You can analyze the resulting assembly code produced by Numba to check how the two functions are optimized. Here is an example with an integer:
import numba as nb
@nb.njit('int64(int64)')
def my_sub1(a):
return a + 2
@nb.njit('int64(int64)')
def my_main(a):
a += 1
b = my_sub1(a)
return b
open('my_sub1.asm', 'w').write(list(my_sub1.inspect_asm().values())[0])
open('my_main.asm', 'w').write(list(my_main.inspect_asm().values())[0])
This produces two assembly files. If you compare the two file, you will see that the only actual difference (beside the different names) is that the first do addq $2, %rdx
while the second do addq $3, %rdx
. This means that Numba succeed to inline the call to my_sub1
in my_main
and merge the summations. Here is the important part of the assembly code:
_ZN8__main__12my_sub1$2413Ex:
addq $2, %rdx
movq %rdx, (%rdi)
xorl %eax, %eax
retq
_ZN8__main__12my_main$2414Ex:
addq $3, %rdx
movq %rdx, (%rdi)
xorl %eax, %eax
retq
With 64-bit floats, the result is the same as long as you use fastmath=True
since the floating-point addition is not associative.
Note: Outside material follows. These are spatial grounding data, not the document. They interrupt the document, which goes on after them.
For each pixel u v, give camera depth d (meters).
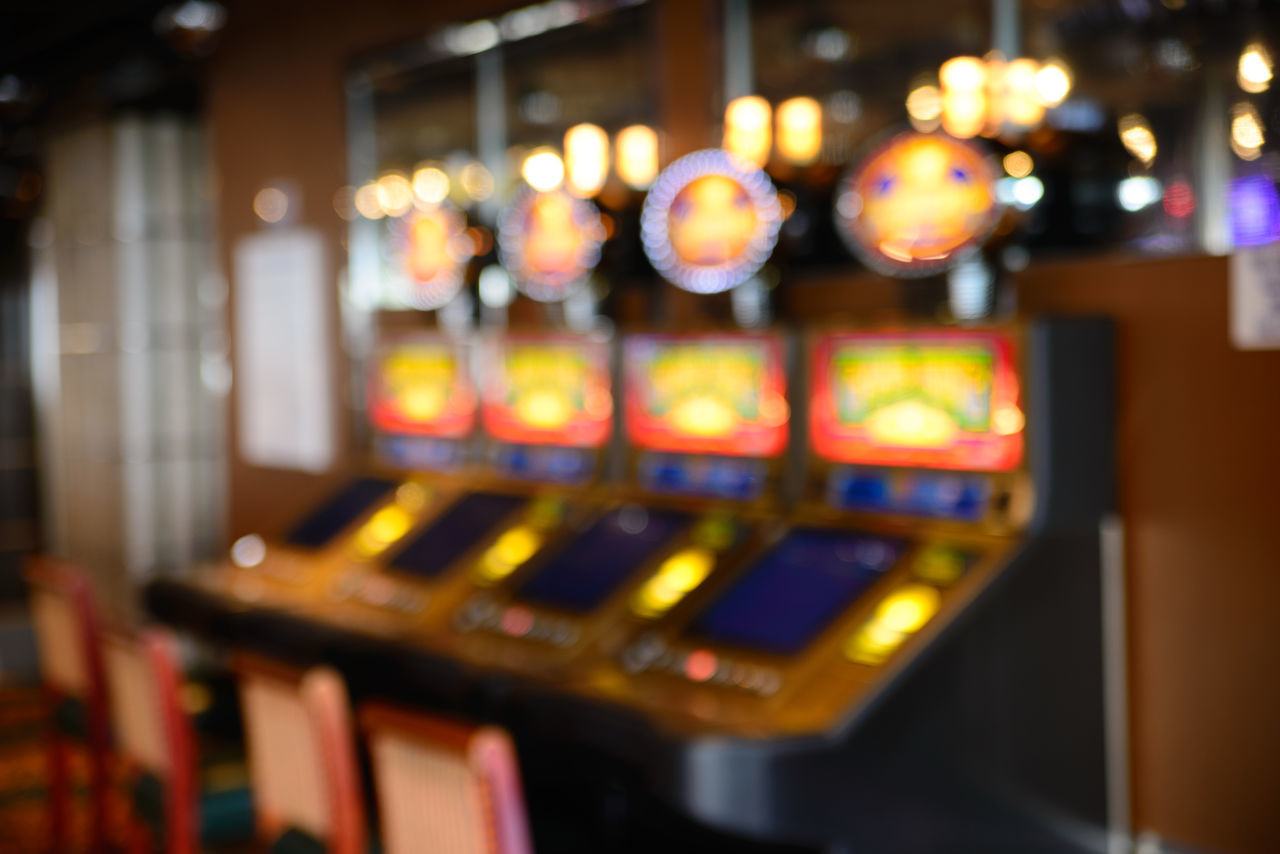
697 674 3.40
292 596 4.86
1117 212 3.61
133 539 8.35
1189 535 3.45
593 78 5.19
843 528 3.64
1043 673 3.34
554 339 4.63
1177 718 3.49
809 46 4.52
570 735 3.38
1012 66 3.82
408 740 2.43
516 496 4.73
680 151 4.71
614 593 3.84
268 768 3.05
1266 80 3.32
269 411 6.82
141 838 3.70
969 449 3.41
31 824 4.90
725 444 4.01
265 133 6.73
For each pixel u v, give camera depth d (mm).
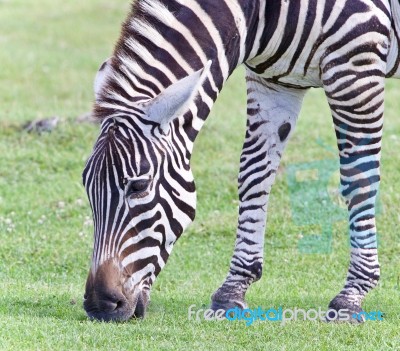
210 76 17344
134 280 16719
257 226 19891
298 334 17781
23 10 70250
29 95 45500
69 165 33781
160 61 16875
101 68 17062
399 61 19547
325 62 18281
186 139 17016
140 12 17141
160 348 16422
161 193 16578
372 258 19234
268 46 18203
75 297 20328
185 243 26438
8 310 19000
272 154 19812
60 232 27125
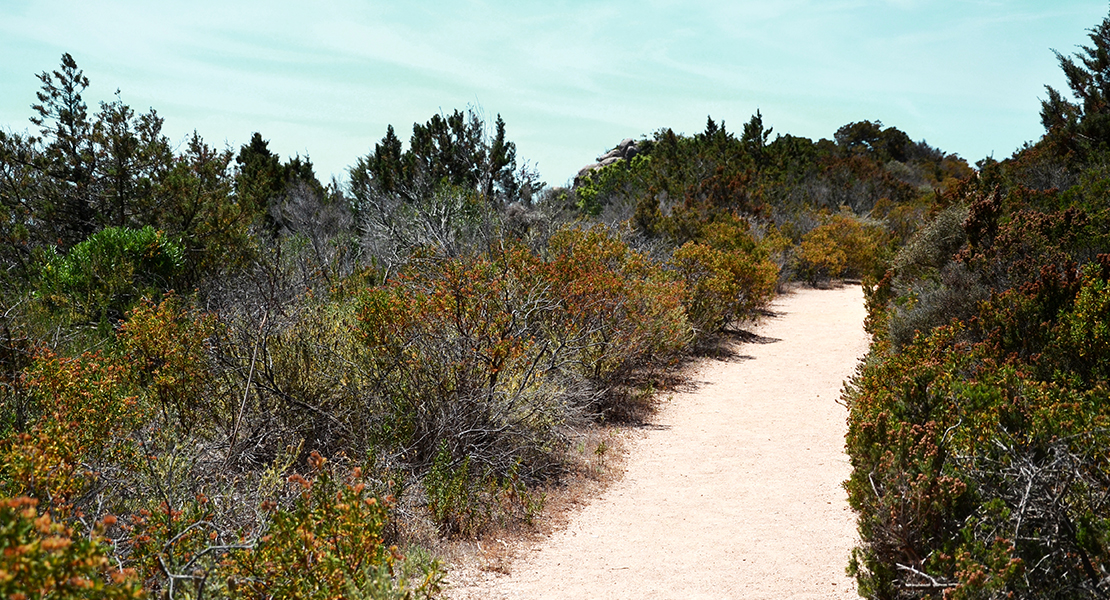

Regarding Numpy arrays, the generated code gets huge and this is very difficult to compare the two codes. However, the my_sub1
function does not seems inlined anymore and Numba does not seem able to merge the Numpy computation (two distinct vectorized loops for the two array summation are present in the generated code). Note that this is similar to what many C/C++ compiler does. As a result, it is probably better to inline functions yourself in performance-critical part of your code.
Upvotes: 2